- From: Henrik Dvergsdal <henrik.dvergsdal@hibo.no>
- Date: Wed, 6 Jun 2007 14:11:31 +0200
- To: HTML WG <public-html@w3.org>
On 5 Jun 2007, at 17:24, Boris Zbarsky wrote:
>> But there is no law that says that global elements have to come
>> physically before the others.
>
> True, if you're willing to break compat with all existing UAs and
> existing content. Is that desirable?
OK. I get your point about existing UAs. For instance, this would not
work in existing browsers:
<head>
<script src="...">
<base href="http://a.org/">
<title>...</title>
</head>
because the <base> will not have any effect on the <script> element.
However, the current spec will *also* break with existing UAs.

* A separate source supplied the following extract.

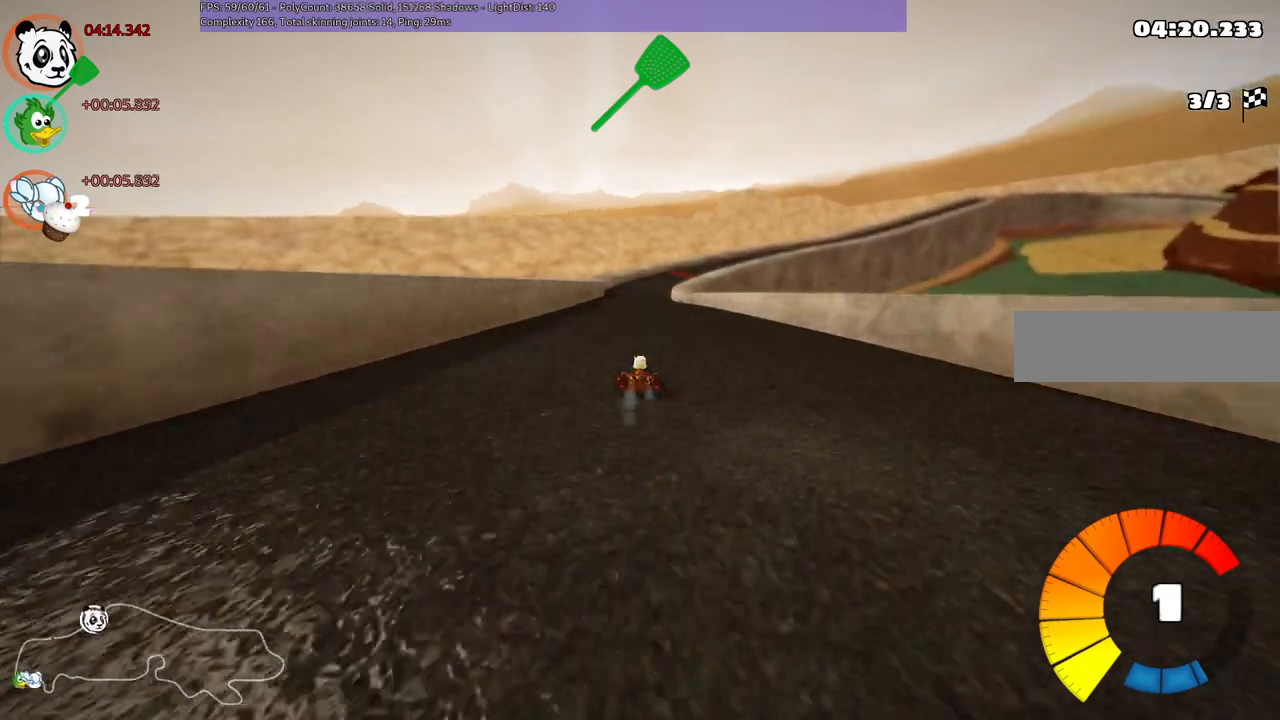
{"keys": ["left", "m", "up"], "events": [[83, "left", "down"], [267, "left", "up"], [267, "m", "down"], [317, "right", "down"], [417, "left", "down"], [467, "right", "up"]]}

Consider this markup (which I think conforms to the spec):
<head>
<base href="a/">
<script>
document.write("<base href='b/'>");
</script>
<script type="text/javascript">
baseElem=document.getElementsByTagName("base").item(0);
baseElem.setAttribute("href", "c/");
</script>
<title>...</title>
</head>
This will break with existing UAs for three reasons:
Firefox/Explorer/Opera (current versions) don't accept relative URLs
in <base> (Safari does)
Firefox/Explorer don't respond to changes in the DOM. (Safari and
Opera does)
All major browsers will use the *last* <base> while the spec says
they should ignore all but the *first*.
So this is really a question of where to draw the line. How much of
the old functionality should be kept in the spec? Since we are
specifying things that may potentially last "forever", I think
simplifications and modernizations like this are important. And how
big will this problem actually be when HTML5 comes out?
Regarding existing content:
It would be interesting to know the extent of this problem. How many
pages actually depend on different base hrefs inside the <head>? If
this number is large, we should probably specify the de facto
standard (your second option) If it's very small we don't have a
problem either way.
And, for the xml:base discussion, I think we need to know how many
pages depend on different base hrefs in the <body>. If this is widely
used we should probably have a mechanism to provide that.
NB! This is not only relevant to my suggestion. I think we need
research on both to justify the *current decisions* made in the spec.
> Basically, I see two options:
>
> 1) <base> has to come before other things, we specify it nicely,
> any document
> where it _doesn't_ come before other things is non-conforming,
> and UAs
> handle such documents as they do right now
By "things" I assume you mean elements referring to URI's - not
<title> or <meta>? I guess it would be safe to stick to the
formulation in HTML4 which will also represent a simplification vs
the current text:
The <base> element must occur "before any element that refers to an
external source".
> 2) <base> can come after some content in conforming documents, and
> we specify
> the de-facto standard behavior: <base> only affects things that
> are inserted
> into the DOM after it has been parsed.
This is probably the one with the lowest risk of breaking things and
easiest to understand. The text would be something like:
Only elements that occur after the <base> in the document will be
affected by it.
But we loose the global nature of <base>, of course, because there
may be parts of <head> that are not affected.